Yes, if you are not confident that you can keep a trade secret then the patent becomes the better option. (Isn't that what I said before?) "Greater than 50% chance" is not what I would call "confident". It doesn't change the fact that patents only have a positive net expected value to the recipient in the situations where the public is expected to lose by granting a patent rather than having the knowledge kept as a trade secret for a time. The interests of the applicant and the public are diametrically opposed; if the patent applicant wins, the public loses.
>Yes, if you are not confident that you can keep a trade secret then the patent becomes the better option. (Isn't that what I said before?) "Greater than 50% chance" is not what I would call "confident".
Change it to any arbitrary likelihood below 1. The expected value of a drug during the length of the patent maybe arbitrarily greater than the expected value of a drug after that time period due to reasons other than duplication (alternative unrelated treatments etc..). If it is expected that drug will make nearly all of its total value during the length of the patent, then even a 1% chance of duplication means that the expected value of taking a patent is higher.
Such an extreme disparity between expected value during the patent length and after isn't even necessary when you factor in the additional costs of attempting to maintain a trade secret.
>It doesn't change the fact that patents only have a positive net expected value to the recipient in the situations where the public is expected to lose by granting a patent rather than having the knowledge kept as a trade secret for a time. The interests of the applicant and the public are diametrically opposed; if the patent applicant wins, the public loses.
This is wrong because it ignores the additional costs (both direct and indirect) of maintaining the trade secret.
>We've granted a 20-year monopoly
Minor point--most drug patents have an effective date of about 10 years because of the time it takes to bring a drug to market.
>Maintaining tight control over the distribution of the drug only gets you so far, especially when the underlying research is already public knowledge.
Without the potential benefit of patent protection, we'd almost certainly see research become less open to begin with.

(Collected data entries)
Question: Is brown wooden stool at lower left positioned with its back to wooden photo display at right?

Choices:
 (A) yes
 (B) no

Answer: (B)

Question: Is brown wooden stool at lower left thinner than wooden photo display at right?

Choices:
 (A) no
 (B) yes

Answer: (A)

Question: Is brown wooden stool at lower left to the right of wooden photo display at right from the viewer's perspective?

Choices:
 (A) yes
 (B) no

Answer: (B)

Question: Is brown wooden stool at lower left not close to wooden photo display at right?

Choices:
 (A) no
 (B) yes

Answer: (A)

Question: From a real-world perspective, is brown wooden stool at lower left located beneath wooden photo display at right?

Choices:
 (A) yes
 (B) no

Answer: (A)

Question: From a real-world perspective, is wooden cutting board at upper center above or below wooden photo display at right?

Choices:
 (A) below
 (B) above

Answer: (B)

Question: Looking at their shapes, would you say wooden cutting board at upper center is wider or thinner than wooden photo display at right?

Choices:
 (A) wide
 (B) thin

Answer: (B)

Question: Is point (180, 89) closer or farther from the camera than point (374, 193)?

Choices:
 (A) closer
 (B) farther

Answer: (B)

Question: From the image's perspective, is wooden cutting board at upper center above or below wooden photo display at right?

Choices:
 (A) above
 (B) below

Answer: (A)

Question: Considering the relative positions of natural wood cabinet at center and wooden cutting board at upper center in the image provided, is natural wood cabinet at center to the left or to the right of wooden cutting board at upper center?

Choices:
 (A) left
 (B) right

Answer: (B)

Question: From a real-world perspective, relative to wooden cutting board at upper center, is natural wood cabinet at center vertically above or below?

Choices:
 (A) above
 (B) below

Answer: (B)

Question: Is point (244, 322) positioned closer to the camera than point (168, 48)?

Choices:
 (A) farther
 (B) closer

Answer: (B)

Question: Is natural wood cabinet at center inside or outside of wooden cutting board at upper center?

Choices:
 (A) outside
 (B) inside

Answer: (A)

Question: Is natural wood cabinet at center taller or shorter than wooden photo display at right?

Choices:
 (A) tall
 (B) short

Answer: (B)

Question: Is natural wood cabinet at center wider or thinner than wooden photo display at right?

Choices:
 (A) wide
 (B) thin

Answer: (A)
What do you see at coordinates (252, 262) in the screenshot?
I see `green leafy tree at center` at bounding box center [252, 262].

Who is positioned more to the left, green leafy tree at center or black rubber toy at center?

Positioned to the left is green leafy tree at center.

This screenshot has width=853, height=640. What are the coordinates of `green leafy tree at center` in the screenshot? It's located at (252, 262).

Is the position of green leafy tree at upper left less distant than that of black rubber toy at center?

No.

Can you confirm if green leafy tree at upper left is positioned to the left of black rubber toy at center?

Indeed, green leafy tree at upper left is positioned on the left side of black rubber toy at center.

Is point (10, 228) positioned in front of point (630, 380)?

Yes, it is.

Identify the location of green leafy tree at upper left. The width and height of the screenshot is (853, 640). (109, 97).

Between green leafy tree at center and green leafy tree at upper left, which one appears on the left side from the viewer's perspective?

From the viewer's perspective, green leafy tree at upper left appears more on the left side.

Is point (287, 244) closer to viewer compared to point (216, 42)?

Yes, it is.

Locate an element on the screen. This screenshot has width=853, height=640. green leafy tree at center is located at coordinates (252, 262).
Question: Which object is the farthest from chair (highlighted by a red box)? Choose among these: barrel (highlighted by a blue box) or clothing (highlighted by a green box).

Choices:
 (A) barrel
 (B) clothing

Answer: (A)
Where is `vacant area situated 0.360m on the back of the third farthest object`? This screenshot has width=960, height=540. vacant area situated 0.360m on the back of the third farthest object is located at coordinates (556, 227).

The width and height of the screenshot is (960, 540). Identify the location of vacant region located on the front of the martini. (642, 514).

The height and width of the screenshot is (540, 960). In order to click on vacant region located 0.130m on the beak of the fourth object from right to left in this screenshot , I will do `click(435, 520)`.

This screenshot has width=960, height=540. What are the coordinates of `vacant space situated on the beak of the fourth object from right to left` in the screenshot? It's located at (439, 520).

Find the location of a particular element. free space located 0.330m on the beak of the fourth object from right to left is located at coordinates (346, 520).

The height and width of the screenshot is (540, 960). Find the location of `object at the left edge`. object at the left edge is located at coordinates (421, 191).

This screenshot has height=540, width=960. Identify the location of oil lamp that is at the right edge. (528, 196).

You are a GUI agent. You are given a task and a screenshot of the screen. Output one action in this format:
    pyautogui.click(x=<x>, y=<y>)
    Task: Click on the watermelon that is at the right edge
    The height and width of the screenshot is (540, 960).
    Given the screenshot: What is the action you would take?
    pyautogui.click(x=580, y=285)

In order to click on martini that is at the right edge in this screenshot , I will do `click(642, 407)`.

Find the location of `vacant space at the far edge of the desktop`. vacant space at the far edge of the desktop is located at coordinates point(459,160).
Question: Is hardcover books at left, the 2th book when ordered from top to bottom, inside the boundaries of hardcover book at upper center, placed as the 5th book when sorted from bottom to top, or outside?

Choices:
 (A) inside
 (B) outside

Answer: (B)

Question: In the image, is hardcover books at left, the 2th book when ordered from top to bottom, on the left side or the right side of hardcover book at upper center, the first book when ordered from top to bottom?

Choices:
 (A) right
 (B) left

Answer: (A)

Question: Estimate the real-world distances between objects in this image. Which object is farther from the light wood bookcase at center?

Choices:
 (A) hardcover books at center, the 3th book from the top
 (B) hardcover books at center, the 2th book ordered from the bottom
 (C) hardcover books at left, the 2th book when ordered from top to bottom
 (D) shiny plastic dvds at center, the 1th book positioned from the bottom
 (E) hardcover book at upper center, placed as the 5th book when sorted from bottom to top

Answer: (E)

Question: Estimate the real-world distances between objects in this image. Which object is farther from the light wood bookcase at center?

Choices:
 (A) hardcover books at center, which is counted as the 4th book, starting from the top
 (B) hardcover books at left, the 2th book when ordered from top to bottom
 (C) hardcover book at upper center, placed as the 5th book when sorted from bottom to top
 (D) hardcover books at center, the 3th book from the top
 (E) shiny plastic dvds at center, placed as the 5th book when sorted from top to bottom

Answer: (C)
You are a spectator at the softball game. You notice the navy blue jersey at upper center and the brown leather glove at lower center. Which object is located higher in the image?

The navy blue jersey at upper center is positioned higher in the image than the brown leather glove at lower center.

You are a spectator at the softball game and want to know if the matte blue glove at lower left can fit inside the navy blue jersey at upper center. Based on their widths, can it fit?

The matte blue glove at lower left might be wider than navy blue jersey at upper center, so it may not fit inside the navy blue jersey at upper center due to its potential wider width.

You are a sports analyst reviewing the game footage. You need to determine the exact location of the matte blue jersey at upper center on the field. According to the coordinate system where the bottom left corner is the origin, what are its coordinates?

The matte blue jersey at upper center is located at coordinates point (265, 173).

- INSTRUCTIONS -
**A)** Output the part of the patent discussion word for word, starting at "This is wrong" and ending at "to begin with.".
**B)** According to the patent discussion, about how long is the effective term of most drug patents, and why?
The listing above comes from a source separate from the text.

- ANSWERS TO THE EXERCISE -
**A)**
This is wrong because it ignores the additional costs (both direct and indirect) of maintaining the trade secret.
>We've granted a 20-year monopoly
Minor point--most drug patents have an effective date of about 10 years because of the time it takes to bring a drug to market.
>Maintaining tight control over the distribution of the drug only gets you so far, especially when the underlying research is already public knowledge.
Without the potential benefit of patent protection, we'd almost certainly see research become less open to begin with.

**B)** About 10 years, because of the time it takes to bring a drug to market.